- **Data to use**:
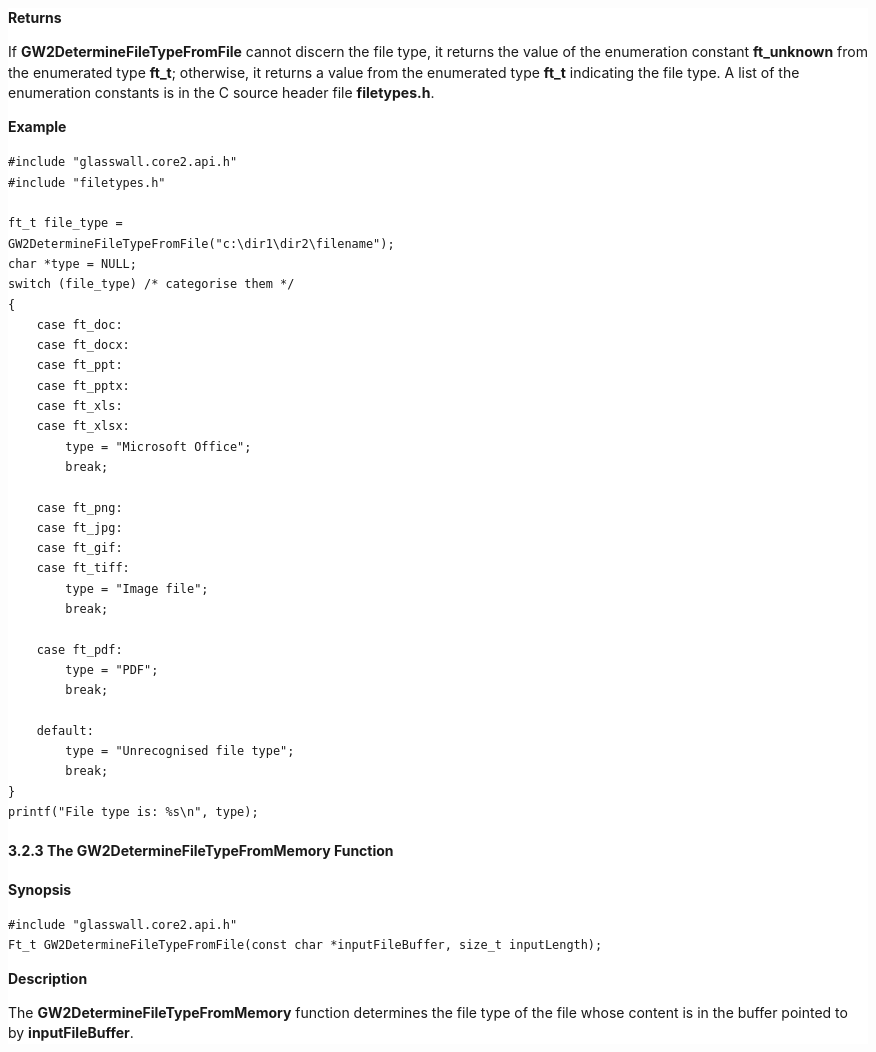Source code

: **Returns**

If **GW2DetermineFileTypeFromFile** cannot discern the file type, it
returns the value of the enumeration constant **ft_unknown** from the
enumerated type **ft_t**; otherwise, it returns a value from the
enumerated type **ft_t** indicating the file type. A list of the
enumeration constants is in the C source header file **filetypes.h**.

**Example**

    #include "glasswall.core2.api.h"
    #include "filetypes.h"

    ft_t file_type =
    GW2DetermineFileTypeFromFile("c:\dir1\dir2\filename");
    char *type = NULL;
    switch (file_type) /* categorise them */
    {
        case ft_doc:
        case ft_docx:
        case ft_ppt:
        case ft_pptx:
        case ft_xls:
        case ft_xlsx:
            type = "Microsoft Office";
            break;

        case ft_png:
        case ft_jpg:
        case ft_gif:
        case ft_tiff:
            type = "Image file";
            break;

        case ft_pdf:
            type = "PDF";
            break;

        default:
            type = "Unrecognised file type";
            break;
    }
    printf("File type is: %s\n", type);

#### 3.2.3 The **GW2DetermineFileTypeFromMemory** Function

**Synopsis**

    #include "glasswall.core2.api.h"
    Ft_t GW2DetermineFileTypeFromFile(const char *inputFileBuffer, size_t inputLength);

**Description**

The **GW2DetermineFileTypeFromMemory** function determines the file type
of the file whose content is in the buffer pointed to by
**inputFileBuffer**.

- **Instructions to follow**: Once you have counted the lines above that hold the word "value", report only that total.

- **Reply to the exercise**: 2